Records for this task Start Marker

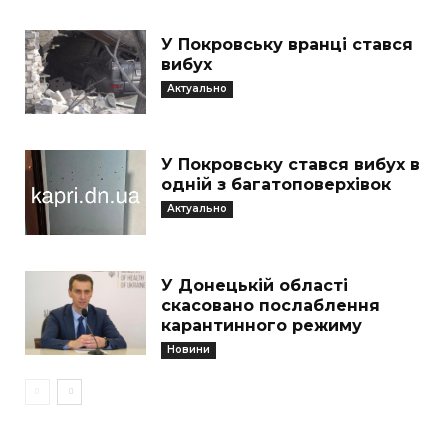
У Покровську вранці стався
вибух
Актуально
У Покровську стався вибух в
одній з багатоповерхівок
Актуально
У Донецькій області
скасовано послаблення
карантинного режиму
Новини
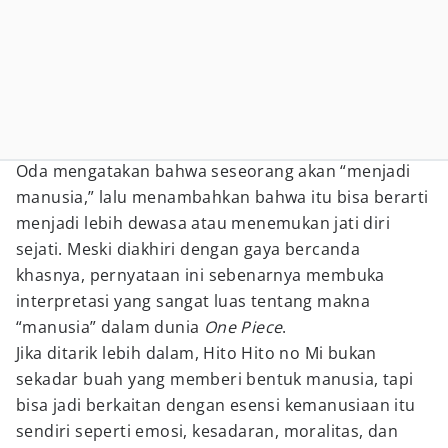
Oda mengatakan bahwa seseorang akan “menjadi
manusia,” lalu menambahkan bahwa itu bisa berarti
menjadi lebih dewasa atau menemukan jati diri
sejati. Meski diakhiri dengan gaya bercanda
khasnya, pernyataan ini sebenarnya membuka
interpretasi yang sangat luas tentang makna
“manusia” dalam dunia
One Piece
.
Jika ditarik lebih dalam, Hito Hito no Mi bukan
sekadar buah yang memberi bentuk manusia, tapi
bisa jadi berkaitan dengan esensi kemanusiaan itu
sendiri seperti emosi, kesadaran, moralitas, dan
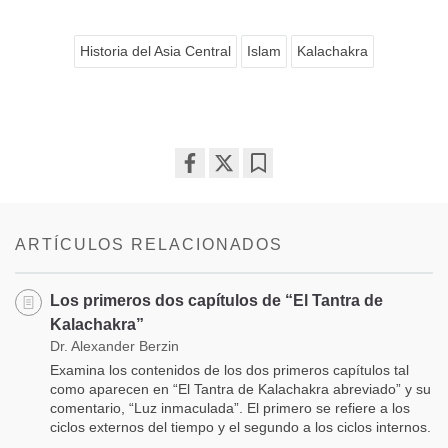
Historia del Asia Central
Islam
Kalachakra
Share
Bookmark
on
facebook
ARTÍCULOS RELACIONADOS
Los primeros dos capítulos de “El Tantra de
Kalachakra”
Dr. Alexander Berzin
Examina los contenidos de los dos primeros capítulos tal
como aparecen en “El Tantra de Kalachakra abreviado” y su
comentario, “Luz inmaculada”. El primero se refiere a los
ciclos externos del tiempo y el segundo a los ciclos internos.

Records for this task End Marker

◆ What is being asked: The expected result is the data above in exact form, free of pictures.

◆ Exercise response:
У Покровську вранці стався
вибух
Актуально
У Покровську стався вибух в
одній з багатоповерхівок
Актуально
У Донецькій області
скасовано послаблення
карантинного режиму
Новини
Oda mengatakan bahwa seseorang akan “menjadi
manusia,” lalu menambahkan bahwa itu bisa berarti
menjadi lebih dewasa atau menemukan jati diri
sejati. Meski diakhiri dengan gaya bercanda
khasnya, pernyataan ini sebenarnya membuka
interpretasi yang sangat luas tentang makna
“manusia” dalam dunia
One Piece
.
Jika ditarik lebih dalam, Hito Hito no Mi bukan
sekadar buah yang memberi bentuk manusia, tapi
bisa jadi berkaitan dengan esensi kemanusiaan itu
sendiri seperti emosi, kesadaran, moralitas, dan
Historia del Asia Central
Islam
Kalachakra
Share
Bookmark
on
facebook
ARTÍCULOS RELACIONADOS
Los primeros dos capítulos de “El Tantra de
Kalachakra”
Dr. Alexander Berzin
Examina los contenidos de los dos primeros capítulos tal
como aparecen en “El Tantra de Kalachakra abreviado” y su
comentario, “Luz inmaculada”. El primero se refiere a los
ciclos externos del tiempo y el segundo a los ciclos internos.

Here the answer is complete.